First, compared to the previous umbrella review [40], we included evidence from older adults in the community and created forest plots to summarize the results across studies. Second, compared to the previous umbrella review [40], this study included more studies with larger sample sizes and was more convincing.

Limitations

First, the included studies used different summary measures (e.g., OR and RR) to assess the effects of the intervention, which may have had some impact on the findings. In the future, researchers should consider harmonizing the different summary measures using statistical methods. Second, articles from different meta-analyses may have overlapped and failed to include the original meta-analysis data. Third, this study included primarily a meta-analysis of the effect of hip protectors on the prevention of falls and hip fractures, leaving out the effect of hip protectors on fear of falling. It was found that fear of falling promoted adherence to hip protectors and increased self-efficacy for falls among institutionalized people [41, 42]. However, fewer studies have been conducted on community residents. Moreover, meta-analysis of the effects of hip protectors on fear of falling should be performed in the future. Fourth, the meta-analysis included in this study did not discuss the effects of soft hip protectors separately from those of hard hip protectors, which have been found to be different. Biomechanical comparison tests showed that only the hard hip protector was able to reduce the stress below the mean fracture threshold of 3100 N [43]. Future studies should consider comparing the efficacy of different hip protectors for fall prevention and hip fracture prevention. Fifth, the meta-analysis included in this study did not discuss the effect of the angle at the time of fall on hip fracture incidence.
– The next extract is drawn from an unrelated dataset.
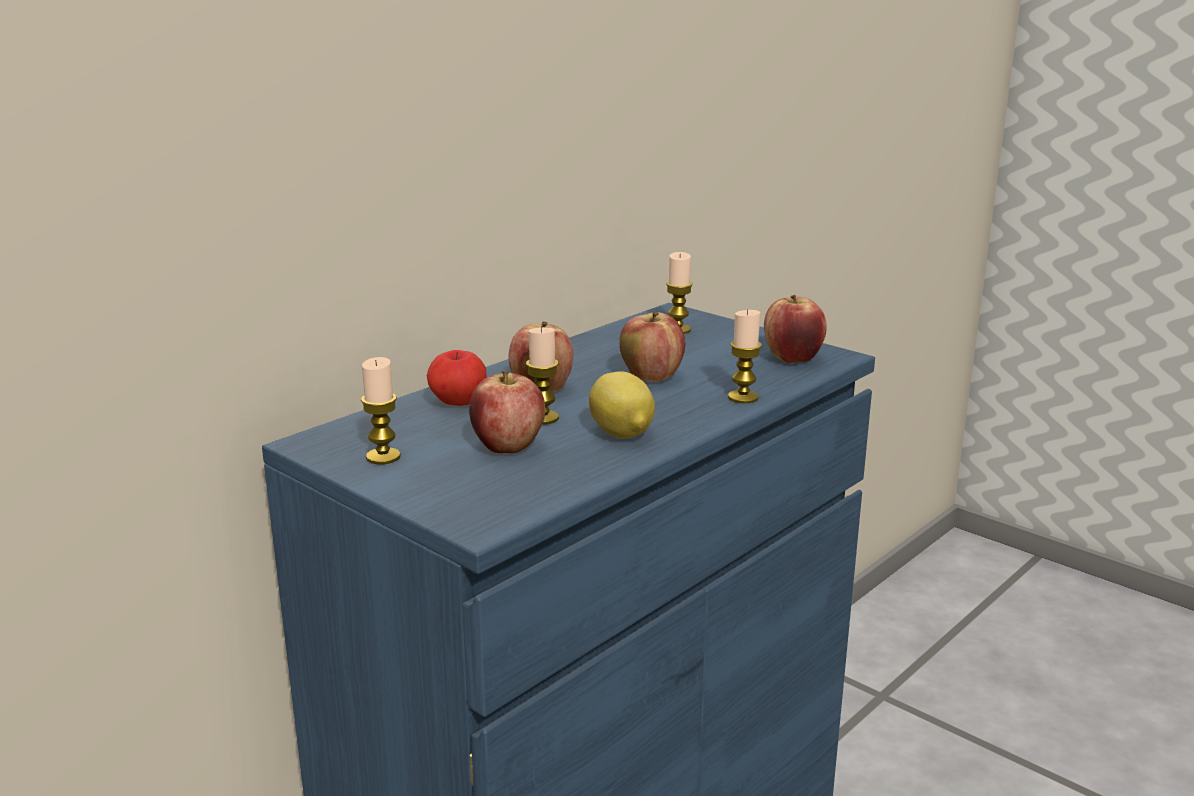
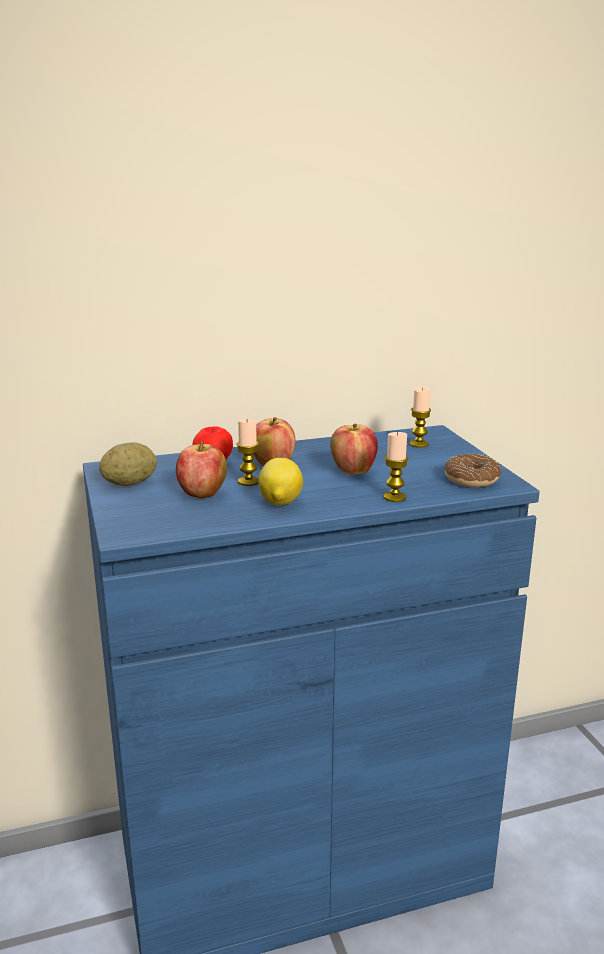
camera: 30 degrees right, 0 degrees up
candle [361,357,401,464] -> potato [99,442,157,486]
apple [764,295,826,363] -> donut [444,454,501,487]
A study using biofidelic finite element models showed that the incidence of hip fractures was highest when the direction of impact was lateral, as was 15 degrees posterior [44]. And this angle was also in the greatest range of the hip protector attenuation in peak compressive stress [45]. In the future, researchers should consider incorporating a number of new technologies, including video-captured falls [46], which can discern the direction of the fall in aggregate. Sixth, the meta-analysis included in this study did not discuss the wearing position of the hip protector. An incorrect wearing position of the hip protector can also decrease the effectiveness of the protection. One study demonstrated that when worn in the correct position, the hip protector can attenuate stresses by 40%, but if the hip protector is moved 50 mm in the anterior, posterior, or lateral position (i.e., misalignment), the attenuation capacity is reduced to less than 20% [47].

Conclusion

Wearing hip protectors is an effective way for preventing hip fractures in institutionalized older adults, but not in community-dwelling older adults.